Manchester City crowned Club World Cup champions after Fluminense win


Photograph: Manu Fernández/AP

This was the chance of a lifetime and Manchester City grasped it, completing their week in Saudi Arabia with a second straightforward win to sit atop the globe and grasp the Club World Cup. Perhaps it was fitting that Julián Álvarez, a star in becoming a champion with Argentina a year ago, began and finished what ended up as a lesson in control against the Brazilian side Fluminense.

A moment like this might never come again, Pep Guardiola had cautioned; City met it and have now completed the full house of major trophies that rubber-stamps their era of dominance. An own goal by Nino and a close-range finish by Phil Foden were bookended by Álvarez’s contributions and the only sour note, as City sought to celebrate after full-time, was a bizarre on-pitch confrontation between players and officials from both sides.

Fluminense, the Copa Libertadores holders, were bold and refreshing opponents but ultimately nowhere near the same level. City mastered the sweltering conditions supremely and one wonders, on this evidence, whether the expanded edition of this tournament that kicks in from 2025 risks shaking down as a diluted version of the Champions League. Pointing out that European teams have now won 11 straight world titles is to mark a note of concern at the sport’s direction, rather than to disparage.

Related: Football’s shift of power tilts again to Saudi Arabia at Club World Cup

It was a clinical exhibition of football’s present in Saudi Arabia, a venue that invited those paying attention to glimpse the sport’s future. This country will host the World Cup 11 years from now; this vast venue, comfortable enough but some distance out of town, will surely be one of the venues whose identities the organisers are guarding closely. It would be pushing things to say Jeddah served up a classic but this was an environment that will come to feel increasingly familiar.

If Fluminense were to gift City an early opening they could surely not have expected it to be Marcelo, back where he started and aiming to win this competition for the fifth time, who offered the invitation. But it was the veteran’s ill-advised pass, wafted inside to midfield no-man’s land from his left-back position, that fell Nathan Aké’s way and the chance to shoot was too enticing to pass up on. Having carried the ball forward Aké sided up his angles and measured a 25-yard effort against the inside of Fabio’s post; via a flick off the keeper it fell perfectly for the recalled Álvarez, who belly-flopped the rebound across the line from a matter of yards.

Only 39 seconds had passed and it felt, in those early minutes, as if City might be primed to inflict a rout. Fluminense’s freewheeling style under Fernando Diniz is, as Guardiola had pointed out out before the match, a throwback to the great Brazil teams but they had never pitted their high-risk approach against opponents this strong. City pressed in search of further errors but, admirably, Fluminense remained committed to the most intricate of buildups from the back. The stadium applauded as they worked possession from one end to the other in the eighth minute and their confidence visibly blossomed.

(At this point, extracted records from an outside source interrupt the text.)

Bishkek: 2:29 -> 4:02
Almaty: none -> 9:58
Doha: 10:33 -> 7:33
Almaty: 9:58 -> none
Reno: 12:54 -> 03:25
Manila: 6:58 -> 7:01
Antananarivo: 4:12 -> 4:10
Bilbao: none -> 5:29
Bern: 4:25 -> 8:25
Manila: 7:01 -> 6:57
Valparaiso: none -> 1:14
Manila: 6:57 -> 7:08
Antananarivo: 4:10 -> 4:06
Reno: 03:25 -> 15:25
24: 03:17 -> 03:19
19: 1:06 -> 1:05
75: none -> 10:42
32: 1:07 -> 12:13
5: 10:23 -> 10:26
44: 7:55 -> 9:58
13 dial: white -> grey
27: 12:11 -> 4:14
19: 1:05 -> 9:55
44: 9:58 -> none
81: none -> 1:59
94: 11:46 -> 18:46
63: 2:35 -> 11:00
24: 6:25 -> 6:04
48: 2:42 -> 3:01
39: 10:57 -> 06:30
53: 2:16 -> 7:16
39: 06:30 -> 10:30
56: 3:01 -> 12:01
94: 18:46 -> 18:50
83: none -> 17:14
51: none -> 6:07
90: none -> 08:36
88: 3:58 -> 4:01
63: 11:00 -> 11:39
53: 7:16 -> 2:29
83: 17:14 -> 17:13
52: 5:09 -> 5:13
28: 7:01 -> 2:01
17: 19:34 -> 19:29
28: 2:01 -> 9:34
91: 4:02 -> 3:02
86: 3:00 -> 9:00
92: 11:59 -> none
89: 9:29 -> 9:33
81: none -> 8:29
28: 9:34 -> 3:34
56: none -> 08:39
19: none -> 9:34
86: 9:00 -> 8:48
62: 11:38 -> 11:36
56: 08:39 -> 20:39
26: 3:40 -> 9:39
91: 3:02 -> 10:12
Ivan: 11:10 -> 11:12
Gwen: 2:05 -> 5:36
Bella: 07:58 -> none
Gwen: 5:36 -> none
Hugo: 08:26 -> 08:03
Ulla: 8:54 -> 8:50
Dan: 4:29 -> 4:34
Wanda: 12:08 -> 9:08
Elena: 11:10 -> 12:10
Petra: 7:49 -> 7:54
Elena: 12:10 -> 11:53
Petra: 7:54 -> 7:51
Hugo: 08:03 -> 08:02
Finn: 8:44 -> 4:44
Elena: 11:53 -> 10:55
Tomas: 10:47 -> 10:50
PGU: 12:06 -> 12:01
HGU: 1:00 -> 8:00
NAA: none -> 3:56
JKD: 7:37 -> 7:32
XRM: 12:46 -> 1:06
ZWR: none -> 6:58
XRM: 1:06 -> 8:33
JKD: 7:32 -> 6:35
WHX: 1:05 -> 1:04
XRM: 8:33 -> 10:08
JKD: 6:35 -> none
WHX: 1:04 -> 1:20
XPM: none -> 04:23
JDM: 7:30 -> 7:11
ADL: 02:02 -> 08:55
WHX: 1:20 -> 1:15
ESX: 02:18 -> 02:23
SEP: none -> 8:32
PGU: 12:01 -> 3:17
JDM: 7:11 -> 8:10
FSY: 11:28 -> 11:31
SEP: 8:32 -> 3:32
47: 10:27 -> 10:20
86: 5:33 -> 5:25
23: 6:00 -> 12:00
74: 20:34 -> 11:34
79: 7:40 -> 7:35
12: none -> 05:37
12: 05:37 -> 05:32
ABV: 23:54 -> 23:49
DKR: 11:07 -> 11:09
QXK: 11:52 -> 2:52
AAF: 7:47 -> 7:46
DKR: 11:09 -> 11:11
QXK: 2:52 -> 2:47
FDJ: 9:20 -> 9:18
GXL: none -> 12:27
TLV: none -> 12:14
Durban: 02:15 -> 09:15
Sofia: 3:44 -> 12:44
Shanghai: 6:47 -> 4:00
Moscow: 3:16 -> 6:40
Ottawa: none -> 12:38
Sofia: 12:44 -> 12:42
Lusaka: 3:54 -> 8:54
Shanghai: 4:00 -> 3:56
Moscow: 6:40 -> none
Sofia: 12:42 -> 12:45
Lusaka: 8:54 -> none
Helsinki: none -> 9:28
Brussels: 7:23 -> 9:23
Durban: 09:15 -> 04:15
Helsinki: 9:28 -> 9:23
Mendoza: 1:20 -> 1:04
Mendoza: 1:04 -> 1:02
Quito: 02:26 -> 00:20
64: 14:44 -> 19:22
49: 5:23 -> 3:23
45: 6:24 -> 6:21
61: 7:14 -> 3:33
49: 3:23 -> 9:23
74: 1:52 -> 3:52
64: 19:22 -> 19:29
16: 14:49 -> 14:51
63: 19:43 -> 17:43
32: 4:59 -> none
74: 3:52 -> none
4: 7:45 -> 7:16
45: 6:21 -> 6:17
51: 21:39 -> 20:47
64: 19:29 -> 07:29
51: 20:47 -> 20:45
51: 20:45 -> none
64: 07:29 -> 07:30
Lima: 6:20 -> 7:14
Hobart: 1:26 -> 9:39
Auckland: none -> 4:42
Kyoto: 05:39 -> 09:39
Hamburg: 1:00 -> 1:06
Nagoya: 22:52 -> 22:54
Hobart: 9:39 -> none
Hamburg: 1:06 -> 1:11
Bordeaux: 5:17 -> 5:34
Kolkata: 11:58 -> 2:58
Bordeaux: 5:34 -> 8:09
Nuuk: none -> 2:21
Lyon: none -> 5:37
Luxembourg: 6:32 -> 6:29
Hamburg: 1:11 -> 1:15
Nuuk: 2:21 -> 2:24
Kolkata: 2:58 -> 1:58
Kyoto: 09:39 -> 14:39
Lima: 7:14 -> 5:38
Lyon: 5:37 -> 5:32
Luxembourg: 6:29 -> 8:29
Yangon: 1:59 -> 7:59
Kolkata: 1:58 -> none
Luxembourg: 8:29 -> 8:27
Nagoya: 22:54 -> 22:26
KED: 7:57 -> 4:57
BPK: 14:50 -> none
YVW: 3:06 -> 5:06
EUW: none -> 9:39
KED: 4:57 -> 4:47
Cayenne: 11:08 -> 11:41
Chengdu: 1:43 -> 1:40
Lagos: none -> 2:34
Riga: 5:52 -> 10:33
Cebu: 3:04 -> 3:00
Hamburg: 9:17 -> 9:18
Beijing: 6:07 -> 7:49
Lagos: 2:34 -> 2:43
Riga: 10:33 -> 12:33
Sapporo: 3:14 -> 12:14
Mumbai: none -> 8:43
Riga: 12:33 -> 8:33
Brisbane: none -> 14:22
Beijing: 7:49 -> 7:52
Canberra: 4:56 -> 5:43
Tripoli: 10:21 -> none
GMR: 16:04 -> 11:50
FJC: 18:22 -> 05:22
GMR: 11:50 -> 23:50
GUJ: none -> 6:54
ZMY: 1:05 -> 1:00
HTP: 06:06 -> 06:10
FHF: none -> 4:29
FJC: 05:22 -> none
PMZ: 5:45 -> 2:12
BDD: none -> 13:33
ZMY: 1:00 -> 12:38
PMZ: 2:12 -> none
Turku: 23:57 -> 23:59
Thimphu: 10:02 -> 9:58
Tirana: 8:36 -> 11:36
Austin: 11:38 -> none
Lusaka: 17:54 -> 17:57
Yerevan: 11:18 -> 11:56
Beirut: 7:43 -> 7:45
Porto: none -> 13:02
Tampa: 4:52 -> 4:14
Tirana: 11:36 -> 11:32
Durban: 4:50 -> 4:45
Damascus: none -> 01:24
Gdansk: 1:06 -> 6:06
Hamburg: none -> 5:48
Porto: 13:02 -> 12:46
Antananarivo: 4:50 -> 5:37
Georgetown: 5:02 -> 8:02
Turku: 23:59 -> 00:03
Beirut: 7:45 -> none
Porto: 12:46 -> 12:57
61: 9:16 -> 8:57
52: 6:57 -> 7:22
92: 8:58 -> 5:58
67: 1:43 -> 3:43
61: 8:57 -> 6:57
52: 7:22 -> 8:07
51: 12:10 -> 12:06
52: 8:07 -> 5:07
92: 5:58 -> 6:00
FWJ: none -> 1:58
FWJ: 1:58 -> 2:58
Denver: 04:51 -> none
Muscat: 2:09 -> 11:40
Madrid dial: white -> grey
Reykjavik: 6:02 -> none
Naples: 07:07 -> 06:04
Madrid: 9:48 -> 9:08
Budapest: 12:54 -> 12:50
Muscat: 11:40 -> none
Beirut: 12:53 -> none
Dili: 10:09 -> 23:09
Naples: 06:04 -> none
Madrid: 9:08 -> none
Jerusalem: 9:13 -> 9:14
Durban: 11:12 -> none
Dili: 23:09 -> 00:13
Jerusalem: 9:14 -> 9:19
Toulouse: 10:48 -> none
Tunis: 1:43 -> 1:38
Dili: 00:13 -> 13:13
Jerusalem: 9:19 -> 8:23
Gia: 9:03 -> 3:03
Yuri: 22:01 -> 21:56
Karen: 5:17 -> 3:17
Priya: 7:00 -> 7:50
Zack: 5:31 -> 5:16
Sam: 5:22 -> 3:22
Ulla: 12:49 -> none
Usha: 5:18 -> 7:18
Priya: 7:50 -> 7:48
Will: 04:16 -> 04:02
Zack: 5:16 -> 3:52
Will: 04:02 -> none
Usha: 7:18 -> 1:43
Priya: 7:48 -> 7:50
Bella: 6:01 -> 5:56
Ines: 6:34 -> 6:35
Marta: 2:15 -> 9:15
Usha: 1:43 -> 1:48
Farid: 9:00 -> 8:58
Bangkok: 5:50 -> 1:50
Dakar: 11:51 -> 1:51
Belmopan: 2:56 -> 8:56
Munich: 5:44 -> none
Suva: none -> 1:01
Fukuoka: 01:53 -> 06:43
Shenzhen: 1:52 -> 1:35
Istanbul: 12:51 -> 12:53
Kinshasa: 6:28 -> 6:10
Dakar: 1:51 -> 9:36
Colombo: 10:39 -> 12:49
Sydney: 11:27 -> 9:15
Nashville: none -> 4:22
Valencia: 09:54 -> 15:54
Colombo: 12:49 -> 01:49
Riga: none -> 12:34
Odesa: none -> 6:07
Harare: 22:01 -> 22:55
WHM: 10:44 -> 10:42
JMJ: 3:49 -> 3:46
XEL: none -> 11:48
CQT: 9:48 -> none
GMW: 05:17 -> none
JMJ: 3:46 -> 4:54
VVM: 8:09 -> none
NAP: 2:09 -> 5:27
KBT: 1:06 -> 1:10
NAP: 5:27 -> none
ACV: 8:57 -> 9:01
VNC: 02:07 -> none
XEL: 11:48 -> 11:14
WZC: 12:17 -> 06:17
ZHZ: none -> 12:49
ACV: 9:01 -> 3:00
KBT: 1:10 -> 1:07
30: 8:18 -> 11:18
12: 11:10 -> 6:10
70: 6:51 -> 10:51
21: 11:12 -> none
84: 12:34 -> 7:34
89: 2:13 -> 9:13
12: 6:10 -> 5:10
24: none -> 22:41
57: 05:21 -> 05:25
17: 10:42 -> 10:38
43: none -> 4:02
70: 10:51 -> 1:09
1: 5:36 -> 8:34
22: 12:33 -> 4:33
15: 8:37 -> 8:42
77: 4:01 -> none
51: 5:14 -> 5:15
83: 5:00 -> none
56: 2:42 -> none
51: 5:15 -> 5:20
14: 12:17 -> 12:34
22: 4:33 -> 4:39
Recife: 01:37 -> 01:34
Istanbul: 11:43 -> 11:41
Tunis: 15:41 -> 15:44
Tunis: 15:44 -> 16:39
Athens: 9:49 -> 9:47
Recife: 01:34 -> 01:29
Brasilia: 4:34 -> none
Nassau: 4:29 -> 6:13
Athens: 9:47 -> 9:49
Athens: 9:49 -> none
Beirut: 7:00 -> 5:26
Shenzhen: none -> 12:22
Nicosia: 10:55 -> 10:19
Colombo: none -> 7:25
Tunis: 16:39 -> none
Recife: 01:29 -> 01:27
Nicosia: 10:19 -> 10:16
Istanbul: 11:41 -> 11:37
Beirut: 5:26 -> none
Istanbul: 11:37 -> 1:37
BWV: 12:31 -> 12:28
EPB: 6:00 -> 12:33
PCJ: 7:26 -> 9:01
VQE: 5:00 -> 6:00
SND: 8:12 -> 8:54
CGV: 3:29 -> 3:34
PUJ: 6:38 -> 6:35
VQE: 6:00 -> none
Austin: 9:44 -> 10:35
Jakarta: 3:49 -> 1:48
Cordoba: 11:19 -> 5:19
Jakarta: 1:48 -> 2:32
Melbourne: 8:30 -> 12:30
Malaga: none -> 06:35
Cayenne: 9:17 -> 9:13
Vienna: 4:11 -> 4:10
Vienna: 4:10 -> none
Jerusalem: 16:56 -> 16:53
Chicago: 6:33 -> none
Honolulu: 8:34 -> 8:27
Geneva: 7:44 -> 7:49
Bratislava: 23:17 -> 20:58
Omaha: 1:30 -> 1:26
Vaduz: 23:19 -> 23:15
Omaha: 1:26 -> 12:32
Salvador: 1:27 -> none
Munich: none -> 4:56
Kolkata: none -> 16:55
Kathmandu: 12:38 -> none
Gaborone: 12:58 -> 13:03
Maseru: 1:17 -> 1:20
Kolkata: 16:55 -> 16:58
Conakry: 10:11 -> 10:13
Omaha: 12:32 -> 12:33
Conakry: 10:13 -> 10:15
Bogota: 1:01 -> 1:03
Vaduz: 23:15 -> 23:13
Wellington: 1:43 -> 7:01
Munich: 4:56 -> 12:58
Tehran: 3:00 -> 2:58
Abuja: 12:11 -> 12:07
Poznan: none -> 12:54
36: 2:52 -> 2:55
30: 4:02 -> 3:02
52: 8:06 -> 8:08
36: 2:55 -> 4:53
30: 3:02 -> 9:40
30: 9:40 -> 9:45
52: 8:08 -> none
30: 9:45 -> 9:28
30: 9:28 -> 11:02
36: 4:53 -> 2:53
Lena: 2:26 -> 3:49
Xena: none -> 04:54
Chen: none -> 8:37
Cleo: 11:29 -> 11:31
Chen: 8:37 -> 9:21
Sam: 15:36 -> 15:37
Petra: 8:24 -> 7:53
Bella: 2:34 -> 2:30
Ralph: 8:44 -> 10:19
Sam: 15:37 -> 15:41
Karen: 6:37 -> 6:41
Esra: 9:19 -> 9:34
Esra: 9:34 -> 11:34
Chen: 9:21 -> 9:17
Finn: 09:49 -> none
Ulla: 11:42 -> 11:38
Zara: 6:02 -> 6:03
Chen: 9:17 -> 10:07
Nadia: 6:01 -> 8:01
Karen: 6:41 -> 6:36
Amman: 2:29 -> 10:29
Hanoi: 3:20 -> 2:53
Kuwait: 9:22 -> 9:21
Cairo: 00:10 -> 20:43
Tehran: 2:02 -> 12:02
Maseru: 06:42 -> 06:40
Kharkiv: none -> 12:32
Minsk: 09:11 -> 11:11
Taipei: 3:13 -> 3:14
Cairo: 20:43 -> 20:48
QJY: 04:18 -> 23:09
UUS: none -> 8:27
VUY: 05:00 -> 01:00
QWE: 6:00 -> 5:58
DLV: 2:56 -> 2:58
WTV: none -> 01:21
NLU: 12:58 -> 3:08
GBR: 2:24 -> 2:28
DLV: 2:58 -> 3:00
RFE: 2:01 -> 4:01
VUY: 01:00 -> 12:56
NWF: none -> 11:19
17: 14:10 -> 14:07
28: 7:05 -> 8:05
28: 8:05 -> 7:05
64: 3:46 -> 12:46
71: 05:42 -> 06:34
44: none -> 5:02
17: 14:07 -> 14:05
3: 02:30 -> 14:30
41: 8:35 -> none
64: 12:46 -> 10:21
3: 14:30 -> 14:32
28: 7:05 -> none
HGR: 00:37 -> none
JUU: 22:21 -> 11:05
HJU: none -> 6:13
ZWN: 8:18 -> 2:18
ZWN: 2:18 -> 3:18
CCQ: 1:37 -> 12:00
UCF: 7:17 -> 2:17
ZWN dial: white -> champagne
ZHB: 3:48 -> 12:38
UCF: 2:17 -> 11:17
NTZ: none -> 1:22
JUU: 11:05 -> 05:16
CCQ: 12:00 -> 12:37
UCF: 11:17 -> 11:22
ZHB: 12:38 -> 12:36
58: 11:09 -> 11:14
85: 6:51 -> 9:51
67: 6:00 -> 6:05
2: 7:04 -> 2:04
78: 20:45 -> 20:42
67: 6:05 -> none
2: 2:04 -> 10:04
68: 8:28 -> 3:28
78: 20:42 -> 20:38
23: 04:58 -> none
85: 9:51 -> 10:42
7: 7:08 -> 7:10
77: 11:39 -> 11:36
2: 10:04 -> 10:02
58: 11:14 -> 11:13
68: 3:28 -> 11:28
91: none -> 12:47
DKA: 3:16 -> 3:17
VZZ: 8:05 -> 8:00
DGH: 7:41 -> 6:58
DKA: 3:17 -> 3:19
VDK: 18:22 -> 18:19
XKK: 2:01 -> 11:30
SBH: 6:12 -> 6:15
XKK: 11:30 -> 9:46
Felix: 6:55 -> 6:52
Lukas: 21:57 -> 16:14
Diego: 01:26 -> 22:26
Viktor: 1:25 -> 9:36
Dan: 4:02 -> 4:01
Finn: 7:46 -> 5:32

They dealt City a warning when the striker German Cano tumbled in the box after being clipped by Ederson, only to be correctly penalised for the narrowest of offsides. Seven of Fluminense’s starting XI were 33 or over, a fact that had occupied plenty of focus beforehand, but a pattern emerged in which City were the ones chasing around.

It meant a contest threatened to break out on a muggy, humid night but City, ice cold when it matters, wrested back their share of the ball and made it tell. Phil Foden seemed caught between crossing and shooting when fed in yawing space on the left side of Fluminense’s penalty area but Foden, but his drilled ball across became an assist when it snicked off the unfortunate Nino and plopped into Fabio’s far corner. Fluminense had brought the fun but, for City, it was business as usual.

Nonetheless Ederson was called into a fabulous one-handed save down to his right when Keno met Marcelo’s whipped corner with a near-perfect header. Fluminense never rowed back on their principles but would have been sent decisively packing before half-time if Fabio had not saved sharply from Jack Grealish.

Splitting hairs, City had offered Fluminense one or two more opportunities to strut their stuff than Guardiola might have liked. Message conveyed, they began the second period in the smothering brand of control with which they had overcome Urawa Reds three days previously. Fabio instantly repelled a Foden strike and, from Bernardo’s follow-up, prevented a near-carbon copy of the opener.

Marcelo, his body sometimes having defeated his brain even if touches of the old class shone through, was withdrawn on the hour and Fluminense looked beaten by now. A couple of potential openings on the counter were spurned and it was City, again, who pointed the way. They knew they had tied things up when Álvarez, released down the left after some loose defending, drove a purposeful low centre towards the edge of the six-yard box that was dispatched emphatically by the dashing Foden.

The lively substitute John Kennedy could have given Fluminense the consolation their enterprise merited but Ederson tipped his shot over. Álvarez completed the job with a low, raking strike and the only remaining tension came when tempers flared at the end.